I hate internet dating sites
Sadly, online dating turns that leap of faith into an awkward spectacle that’s at once performative, high stakes, and risky.
Instead of spontaneously leaping into the unknown, you’re approached by a reality-TV producer who says, “Put on these big-ass red clown shoes, this clown nose, and this idiotic orange wig, and LEAP ACROSS THAT GIANT CHASM OVER THERE.” But can you take a flying leap under those conditions? Does the prospect of clearing that enormous ravine in your huge red shoes make you shake and sweat?
They’re basically in it for the hot rando sex and hey, if somebody happens to look and feel and sound just right along the way, God bless those people.
But to me, being able to maintain a good attitude and not get freaked out and angry and lonely and discouraged while showing up for one mediocre date after another sounds about as easy as putting on big-ass red shoes and jumping over a canyon.
Isn’t that a better use of time than drinking at a dark bar with a man I’m most likely to find boring and unexciting?
Why do I have to keep on spending my time this way?
There is one area, however, where I think you may have a blind spot, and that is the absolutely terrible plight of trying to find love on dating apps.
It is so hard to look at pictures and a small bio and know if this person might excite you. My life as a single person is already pretty great, so what if I spent all that date time going on long walks with my dog?
Getting really, really fit (the only thing standing between me and a Megan Rapinoe bod is MEN)? Making veggie lasagna with my friend, her husband, and their 3-year-old?

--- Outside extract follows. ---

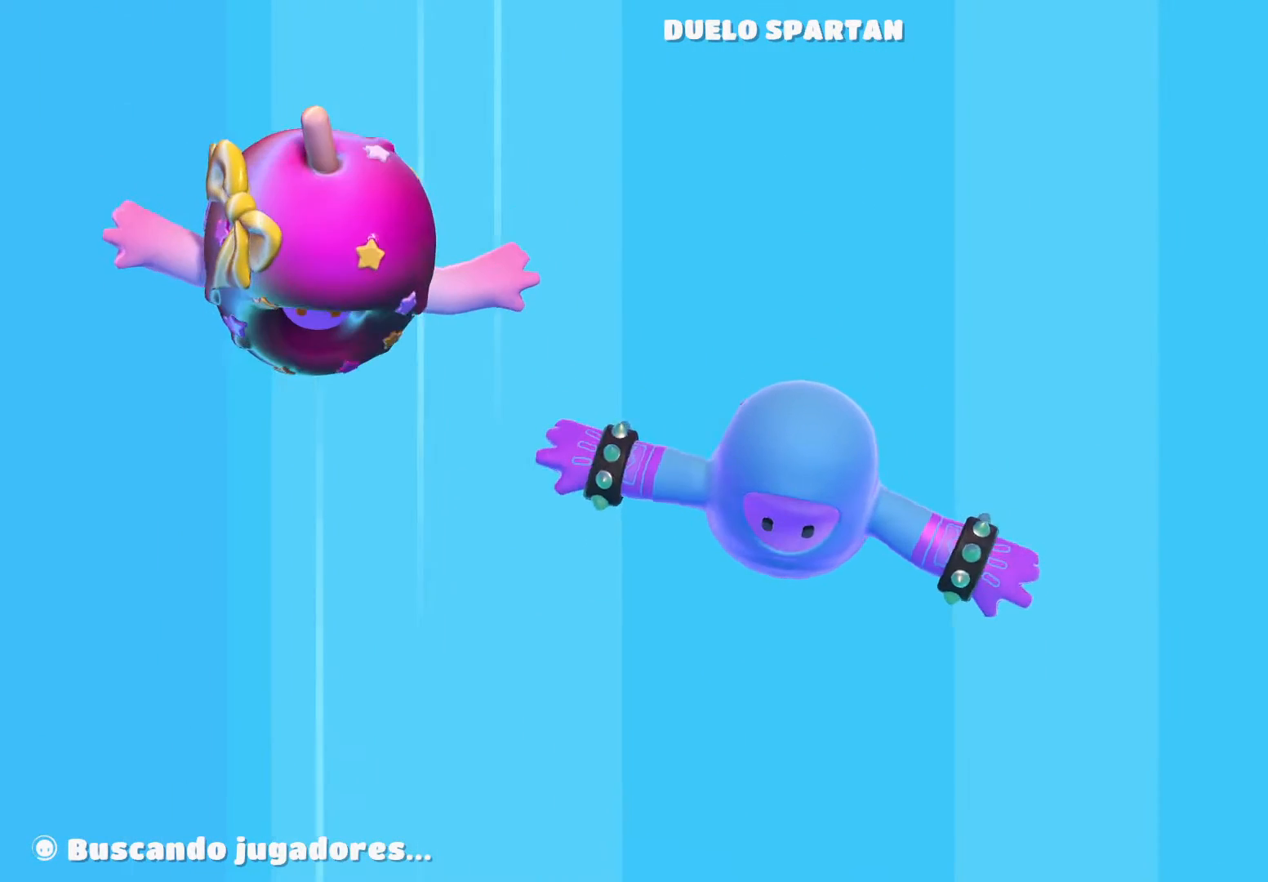
{"buttons": [], "left_stick": "center", "right_stick": "center", "events": []}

Because it’s impossible to jump over a giant chasm when all you can think is, “I hate this!
” Let’s say a miracle happens and you make the leap in spite of hating it the whole time. ” And it’s true that there are millions of people out there texting each other, sending each other snapshots of their crotches, making small talk in dark bars, making out in each other’s apartments, and in some cases, falling in love and living happily ever after.